* [Records for this task]:
┄┄┄┄┄┄┄┄┄┄┄┄┄┄┄┄┄┄┄┄
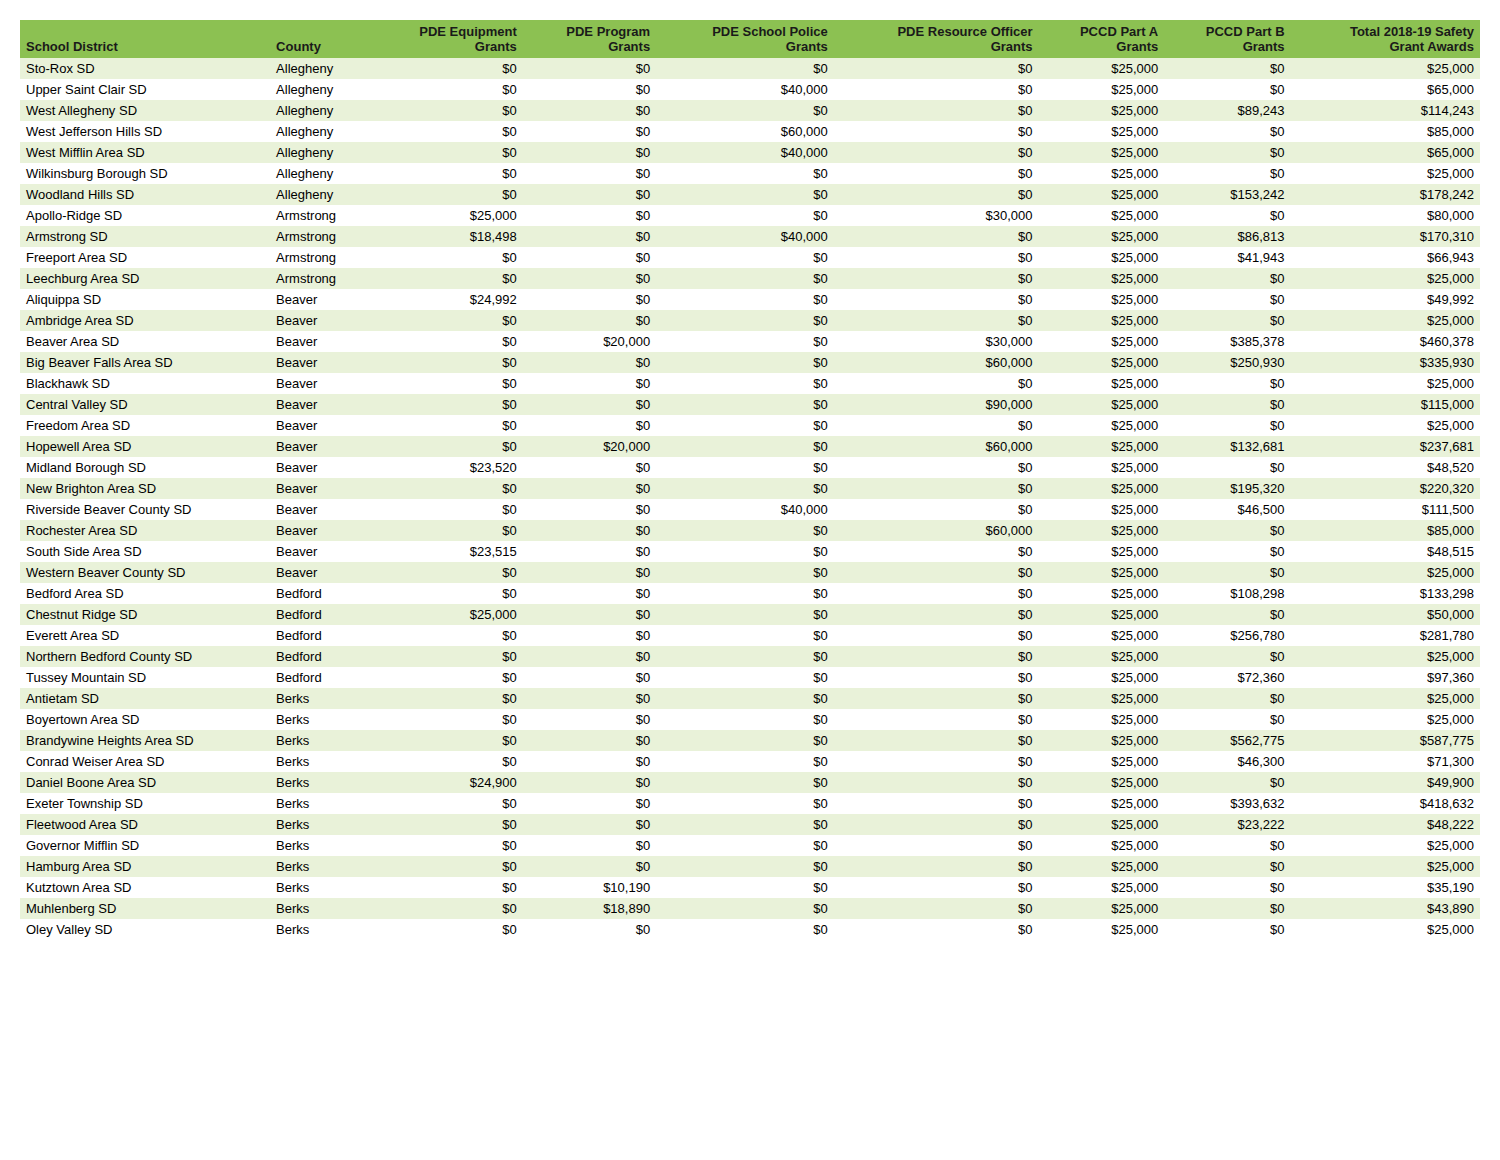2018-19 Safety Grant Awards by School District
| School District | County | PDE Equipment Grants | PDE Program Grants | PDE School Police Grants | PDE Resource Officer Grants | PCCD Part A Grants | PCCD Part B Grants | Total 2018-19 Safety Grant Awards |
| --- | --- | --- | --- | --- | --- | --- | --- | --- |
| Sto-Rox SD | Allegheny | $0 | $0 | $0 | $0 | $25,000 | $0 | $25,000 |
| Upper Saint Clair SD | Allegheny | $0 | $0 | $40,000 | $0 | $25,000 | $0 | $65,000 |
| West Allegheny SD | Allegheny | $0 | $0 | $0 | $0 | $25,000 | $89,243 | $114,243 |
| West Jefferson Hills SD | Allegheny | $0 | $0 | $60,000 | $0 | $25,000 | $0 | $85,000 |
| West Mifflin Area SD | Allegheny | $0 | $0 | $40,000 | $0 | $25,000 | $0 | $65,000 |
| Wilkinsburg Borough SD | Allegheny | $0 | $0 | $0 | $0 | $25,000 | $0 | $25,000 |
| Woodland Hills SD | Allegheny | $0 | $0 | $0 | $0 | $25,000 | $153,242 | $178,242 |
| Apollo-Ridge SD | Armstrong | $25,000 | $0 | $0 | $30,000 | $25,000 | $0 | $80,000 |
| Armstrong SD | Armstrong | $18,498 | $0 | $40,000 | $0 | $25,000 | $86,813 | $170,310 |
| Freeport Area SD | Armstrong | $0 | $0 | $0 | $0 | $25,000 | $41,943 | $66,943 |
| Leechburg Area SD | Armstrong | $0 | $0 | $0 | $0 | $25,000 | $0 | $25,000 |
| Aliquippa SD | Beaver | $24,992 | $0 | $0 | $0 | $25,000 | $0 | $49,992 |
| Ambridge Area SD | Beaver | $0 | $0 | $0 | $0 | $25,000 | $0 | $25,000 |
| Beaver Area SD | Beaver | $0 | $20,000 | $0 | $30,000 | $25,000 | $385,378 | $460,378 |
| Big Beaver Falls Area SD | Beaver | $0 | $0 | $0 | $60,000 | $25,000 | $250,930 | $335,930 |
| Blackhawk SD | Beaver | $0 | $0 | $0 | $0 | $25,000 | $0 | $25,000 |
| Central Valley SD | Beaver | $0 | $0 | $0 | $90,000 | $25,000 | $0 | $115,000 |
| Freedom Area SD | Beaver | $0 | $0 | $0 | $0 | $25,000 | $0 | $25,000 |
| Hopewell Area SD | Beaver | $0 | $20,000 | $0 | $60,000 | $25,000 | $132,681 | $237,681 |
| Midland Borough SD | Beaver | $23,520 | $0 | $0 | $0 | $25,000 | $0 | $48,520 |
| New Brighton Area SD | Beaver | $0 | $0 | $0 | $0 | $25,000 | $195,320 | $220,320 |
| Riverside Beaver County SD | Beaver | $0 | $0 | $40,000 | $0 | $25,000 | $46,500 | $111,500 |
| Rochester Area SD | Beaver | $0 | $0 | $0 | $60,000 | $25,000 | $0 | $85,000 |
| South Side Area SD | Beaver | $23,515 | $0 | $0 | $0 | $25,000 | $0 | $48,515 |
| Western Beaver County SD | Beaver | $0 | $0 | $0 | $0 | $25,000 | $0 | $25,000 |
| Bedford Area SD | Bedford | $0 | $0 | $0 | $0 | $25,000 | $108,298 | $133,298 |
| Chestnut Ridge SD | Bedford | $25,000 | $0 | $0 | $0 | $25,000 | $0 | $50,000 |
| Everett Area SD | Bedford | $0 | $0 | $0 | $0 | $25,000 | $256,780 | $281,780 |
| Northern Bedford County SD | Bedford | $0 | $0 | $0 | $0 | $25,000 | $0 | $25,000 |
| Tussey Mountain SD | Bedford | $0 | $0 | $0 | $0 | $25,000 | $72,360 | $97,360 |
| Antietam SD | Berks | $0 | $0 | $0 | $0 | $25,000 | $0 | $25,000 |
| Boyertown Area SD | Berks | $0 | $0 | $0 | $0 | $25,000 | $0 | $25,000 |
| Brandywine Heights Area SD | Berks | $0 | $0 | $0 | $0 | $25,000 | $562,775 | $587,775 |
| Conrad Weiser Area SD | Berks | $0 | $0 | $0 | $0 | $25,000 | $46,300 | $71,300 |
| Daniel Boone Area SD | Berks | $24,900 | $0 | $0 | $0 | $25,000 | $0 | $49,900 |
| Exeter Township SD | Berks | $0 | $0 | $0 | $0 | $25,000 | $393,632 | $418,632 |
| Fleetwood Area SD | Berks | $0 | $0 | $0 | $0 | $25,000 | $23,222 | $48,222 |
| Governor Mifflin SD | Berks | $0 | $0 | $0 | $0 | $25,000 | $0 | $25,000 |
| Hamburg Area SD | Berks | $0 | $0 | $0 | $0 | $25,000 | $0 | $25,000 |
| Kutztown Area SD | Berks | $0 | $10,190 | $0 | $0 | $25,000 | $0 | $35,190 |
| Muhlenberg SD | Berks | $0 | $18,890 | $0 | $0 | $25,000 | $0 | $43,890 |
| Oley Valley SD | Berks | $0 | $0 | $0 | $0 | $25,000 | $0 | $25,000 |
┄┄┄┄┄┄┄┄┄┄┄┄┄┄┄┄┄┄┄┄
Exact repetition required: repeat the first line of the listing above, the line containing "Woodland Hills SD", and every line between, leaving out pictures.

* [Answer space]:
2018-19 Safety Grant Awards by School District
| School District | County | PDE Equipment Grants | PDE Program Grants | PDE School Police Grants | PDE Resource Officer Grants | PCCD Part A Grants | PCCD Part B Grants | Total 2018-19 Safety Grant Awards |
| --- | --- | --- | --- | --- | --- | --- | --- | --- |
| Sto-Rox SD | Allegheny | $0 | $0 | $0 | $0 | $25,000 | $0 | $25,000 |
| Upper Saint Clair SD | Allegheny | $0 | $0 | $40,000 | $0 | $25,000 | $0 | $65,000 |
| West Allegheny SD | Allegheny | $0 | $0 | $0 | $0 | $25,000 | $89,243 | $114,243 |
| West Jefferson Hills SD | Allegheny | $0 | $0 | $60,000 | $0 | $25,000 | $0 | $85,000 |
| West Mifflin Area SD | Allegheny | $0 | $0 | $40,000 | $0 | $25,000 | $0 | $65,000 |
| Wilkinsburg Borough SD | Allegheny | $0 | $0 | $0 | $0 | $25,000 | $0 | $25,000 |
| Woodland Hills SD | Allegheny | $0 | $0 | $0 | $0 | $25,000 | $153,242 | $178,242 |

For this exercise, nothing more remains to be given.